# Adaptive-Finetuning-Attacks
Testing Adaptive Fine-tuning Attacks against Potential Mitigations

IMPORTANT!!
Due to the size limit, we have removed some dataset files in our repo, including CTFTime (https://huggingface.co/datasets/justinwangx/CTFtime), pilebio (https://huggingface.co/datasets/lapisrocks/pile-bio), hellaswag, sql_create_context. If you want to run on these dataset, please contact the author.

## Create environment

You can use the following instruction to create conda environment

```shell
conda env create -f environment.yml
```
## Run fine-tuning attack and save checkpoints
The main entry is ``finetune.py``, simply use ``scripts/launch_ft.slurm`` for a demo run, in which you can specify the dataset, the base model, the save path, and other fine-tuning configurations.
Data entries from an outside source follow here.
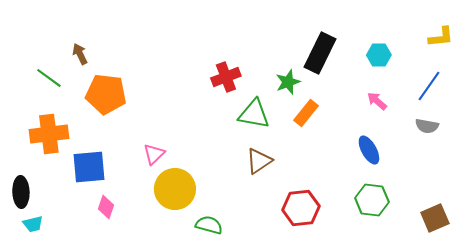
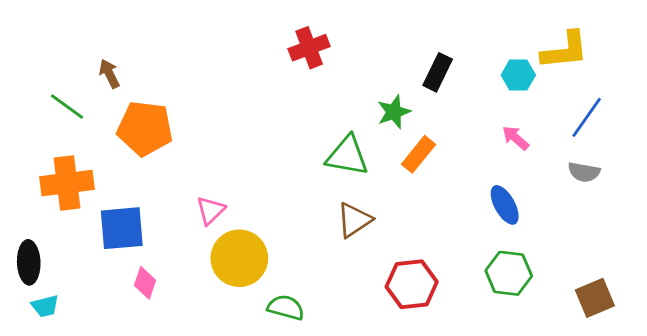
yellow L-shape: (441, 37) -> (565, 50), moved, size x1.4
black rectangle: (320, 53) -> (438, 72), size x0.7
red cross: (226, 77) -> (309, 48), moved

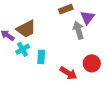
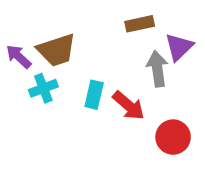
cyan rectangle: (41, 57) -> (94, 95), moved
red arrow: (68, 73) -> (129, 106), moved

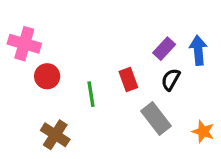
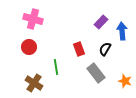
pink cross: (24, 44) -> (33, 19), moved
purple rectangle: (164, 49) -> (101, 22), moved
green line: (91, 94) -> (56, 67), moved

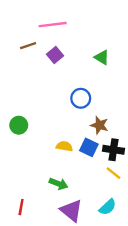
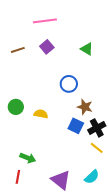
brown line: (28, 46) -> (18, 50), moved
yellow semicircle: (64, 146) -> (41, 114), moved
black cross: (113, 150) -> (97, 128), turned -36
green arrow: (59, 184) -> (28, 158), moved

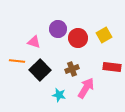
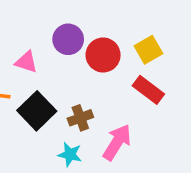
red rectangle: (112, 67) -> (148, 90), moved, turned 30
brown cross: (72, 69) -> (80, 118), moved

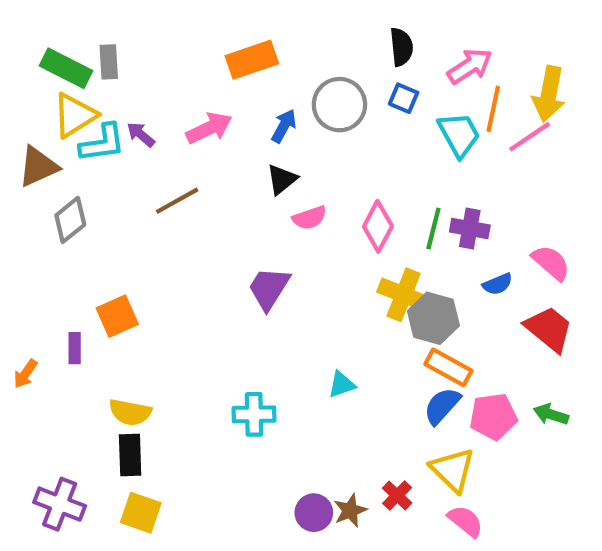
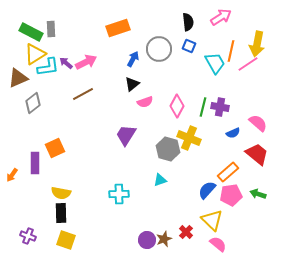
pink arrow: (470, 66) -> (221, 17), moved
pink arrow: (209, 128) -> (86, 62), moved
gray hexagon: (433, 318) -> (168, 149), moved
purple rectangle: (75, 348) -> (35, 163), size x1.5
orange rectangle: (448, 367) -> (228, 172), moved, turned -70
purple cross: (60, 504) -> (28, 236), size x0.7

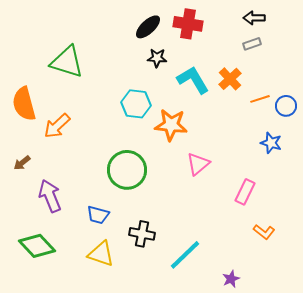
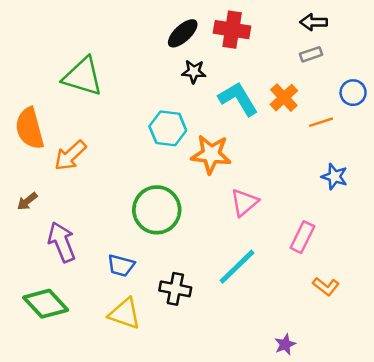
blue circle: (286, 106) -> (353, 93), moved
cyan line: (185, 255) -> (237, 267), moved

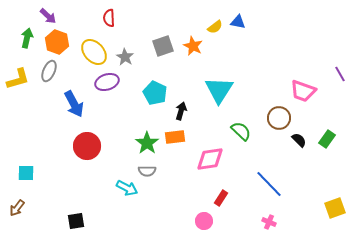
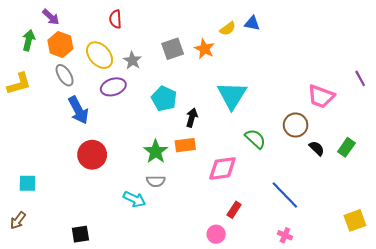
gray ellipse: (49, 71) -> (65, 75), moved, turned -55

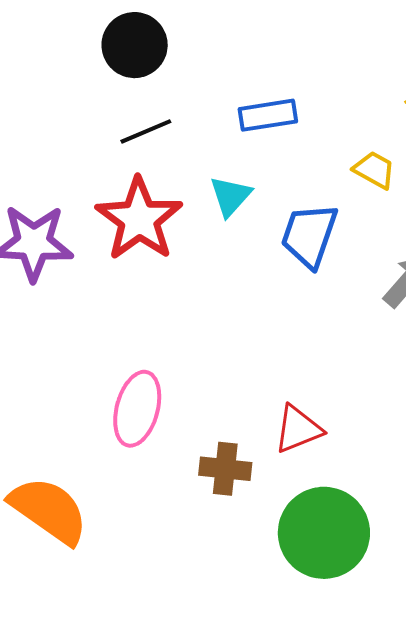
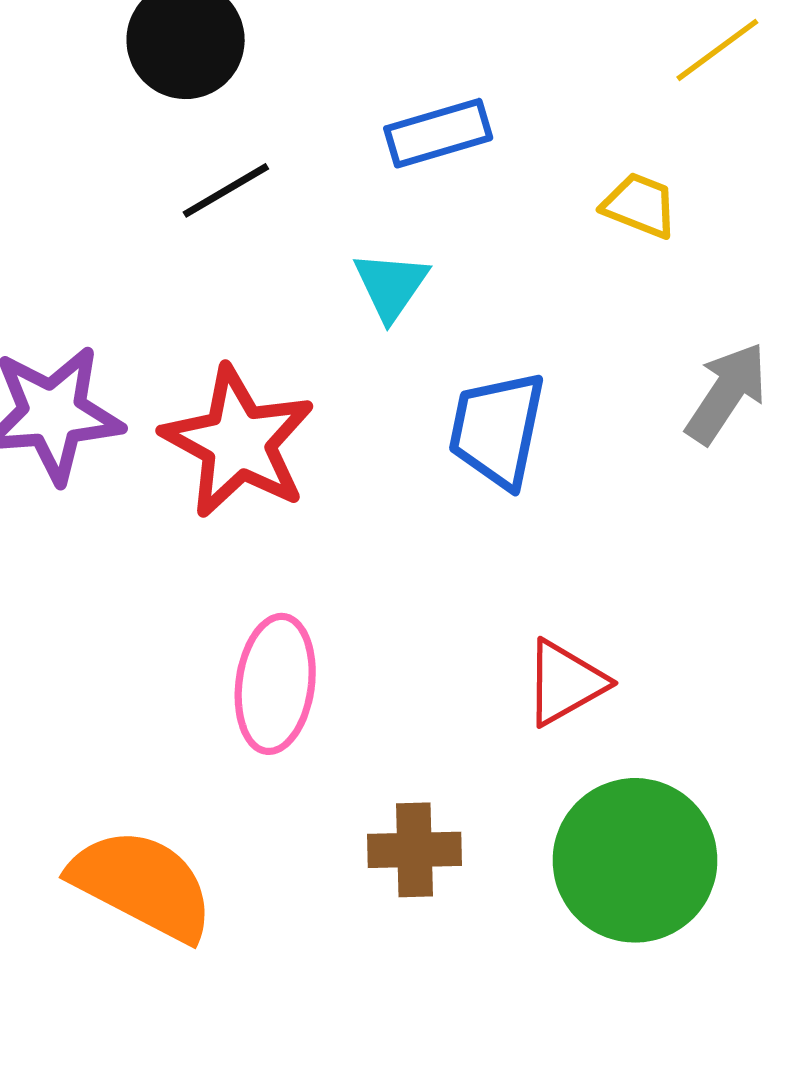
red star: (139, 219) -> (238, 442), moved
blue trapezoid: (309, 235) -> (497, 430), moved
brown cross: (225, 469) -> (415, 850), moved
## Run safety-evaluation on a given checkpoint
The main entry is ``eval_safety_vllm.py``, simply use ``scripts/launch_safety_eval.slurm`` for a demo run, in which you can specify the safety benchmark, the base model, the output file path and other generation configs.

## Run utility evaluation on a given checkpoint
Because some of our utility benchmarks involves GPT-judge and requires internet access. Therefore, we separate our inference and evalaution pipeline. 
### Run utility inference
The main entry is ``inference_utility_vllm.py``, simply use ``scipts/launch_utility_inference.slurm`` for a demo run, in which you can specify the model path, the utlility benchmark, the output file path and other generation configs. After running inference, it will output a raw output file to the specified path.
### Run utility evaluation
The main entry is ``eval_utility_vllm.py``, simply use ``scripts/launch_utility_eval.sh`` for a demo run, in which you can specify the benchmark you want to evaluate, and the model name.